Dr Gordon Wong, psychiatrist    

Anxiety: The Chameleon

by Dr Gordon Wong, Specialist in Psychiatry

MBBS (HK), MRCPsych, FHKCPsych, FHKAM (Psychiatry), MSocSc (Couns)(South Australia), DCPsyc RCP&S (Irel), DFM (HKCFP), Dip Med (CUHK), PGDipClinDerm (QMUL)


Anxiety is a normal response that arises when we are faced with actual or perceived physical threats, or psychological threats. An optimal amount of stress helps with increasing attention, arousal and performance. However, when stress level cross a certain threshold, our performance becomes impaired. This is called the Yerkes-Dodson Law.

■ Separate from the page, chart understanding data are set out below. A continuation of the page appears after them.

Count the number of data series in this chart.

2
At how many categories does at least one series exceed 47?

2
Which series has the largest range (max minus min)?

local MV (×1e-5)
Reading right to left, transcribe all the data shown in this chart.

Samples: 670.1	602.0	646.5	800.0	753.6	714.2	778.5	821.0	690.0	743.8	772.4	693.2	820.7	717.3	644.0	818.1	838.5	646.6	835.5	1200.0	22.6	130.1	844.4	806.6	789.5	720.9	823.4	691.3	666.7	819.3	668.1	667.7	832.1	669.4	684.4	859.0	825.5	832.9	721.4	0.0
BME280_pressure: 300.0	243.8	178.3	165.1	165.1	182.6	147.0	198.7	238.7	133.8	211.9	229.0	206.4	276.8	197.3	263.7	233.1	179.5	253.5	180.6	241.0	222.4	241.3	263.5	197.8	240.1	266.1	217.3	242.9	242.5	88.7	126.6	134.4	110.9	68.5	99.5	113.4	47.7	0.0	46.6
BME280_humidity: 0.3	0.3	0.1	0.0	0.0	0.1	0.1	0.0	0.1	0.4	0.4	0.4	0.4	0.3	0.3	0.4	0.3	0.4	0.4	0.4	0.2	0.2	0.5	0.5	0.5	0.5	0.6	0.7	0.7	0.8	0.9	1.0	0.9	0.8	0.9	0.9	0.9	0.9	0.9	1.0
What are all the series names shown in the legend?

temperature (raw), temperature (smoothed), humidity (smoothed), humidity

When anxiety interferes with daily life, then we call it an anxiety disorder. Anxiety disorders commonly manifest as anxiety feelings, palpitation, tremor, shortness of breath, limb numbness, dry mouth, sweating and dizziness. There are several types of anxiety disorders, such as generalised anxiety disorder, panic disorder, social anxiety disorder and specific phobias. Let's discuss them one by one.

General anxiety disorder is when a person has “free floating anxiety”, meaning the person is anxious most of the day without a specific reason or cause. The person is often tense, tired and nervous, and may have insomnia and muscle aches. Generalised anxiety disorder often co-occur with depression.

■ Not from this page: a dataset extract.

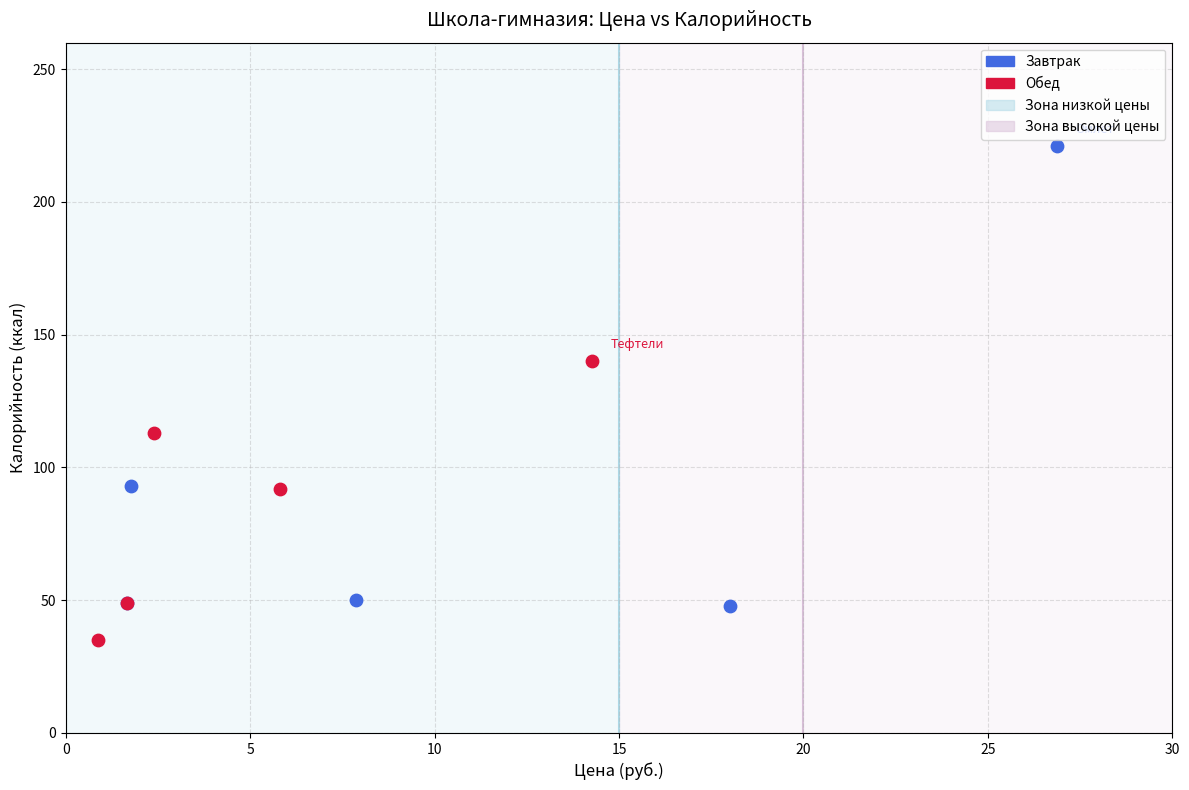

Which series has the widest spread of Y values?

Завтрак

Panic disorder is an episodic type of anxiety that arises in response to specific triggers, such as certain bodily sensations or certain environments. For example claustrophobia is the fear of enclosed space, while agoraphobia is the fear of open spaces. In a panic attack, anxiety rises to a high level very rapidly with minutes or even seconds. The high level of anxiety makes the person feel very nervous, with palpitation, tremor, shortness of breath, limb numbness, and dizziness. The person may also feel out of control, and feel the need to escape from the situation as well. The anxiety typically lasts for about 20 minutes then subsides spontaneously. It is quite a frightening experience.

Social anxiety disorder manifests itself as a high level of anxiety in situations involving social interactions. This is due to an intense fear of being judged or appraised negatively by others. Talking to people, making eye contact, dating or even using public restrooms can be very difficult for people with social anxiety disorder, which creates much impairment in daily life.

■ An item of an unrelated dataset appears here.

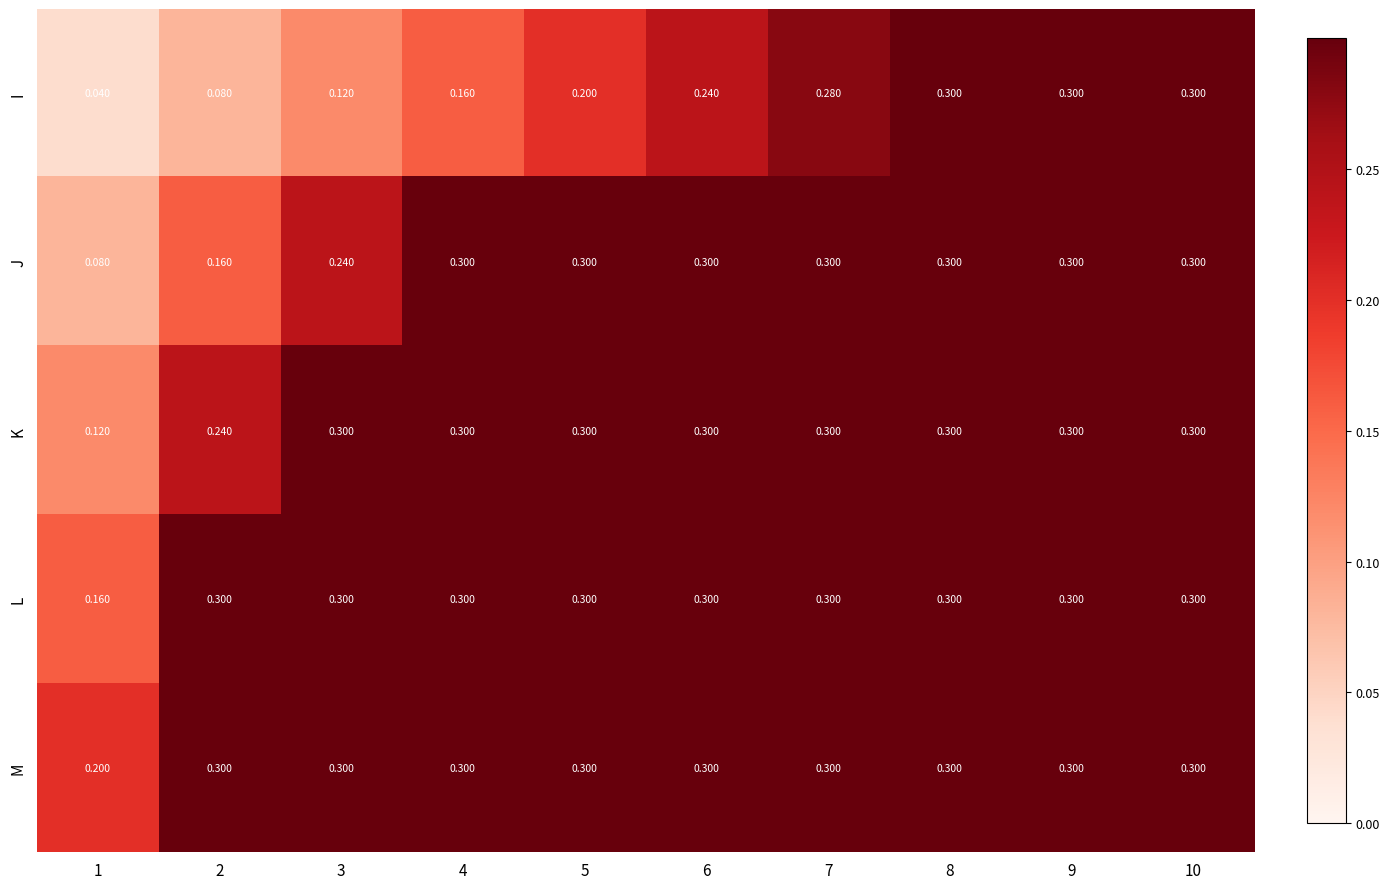

Which series has the largest range (max minus min)?

I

Specific phobia is a disproportionate fear or anxiety towards an object (such as a butterfly) that normally do not induce fear or anxiety in other people. It arises because of a learning process called conditioning. The brain pairs up an object with an obnoxious stimulus that happens to have occurred around the same time, hence the person becomes scared of the object.

Treatment methods involve medication and psychotherapy (talking therapy). For medication treatment, specific serotonin reuptake inhibitors (such as paroxetine) are useful in treating anxiety in the longer term. The person needs to take it for a week or two before noticing an effect. Benzodiazepines such as diazepam (Valium) or alprazolam (Xanax) also help with anxiety, with a faster onset time of hours or even minutes. However, the disadvantage is that benzodiazepines merely suppresses the anxiety, so it comes back when the medication effect wanes. In addition, benzodiazepines have the potential to be addictive when used long term.

Psychotherapies that are useful in anxiety disorders include cognitice behavioural therapy, mindfulness and acceptance and commitment therapy. Hypnotherapy also works by facilitating relaxation. Graded exposure (gradually increasing the level of contact with the feared object) or flooding (maximal contact with the fear object) are also psychological treatments used in the treatment of specific phobias.

Anxiety disorders are very common and can hugely affect daily life. Consult a professional for advice if you find yourself or people around you having symptoms of anxiety.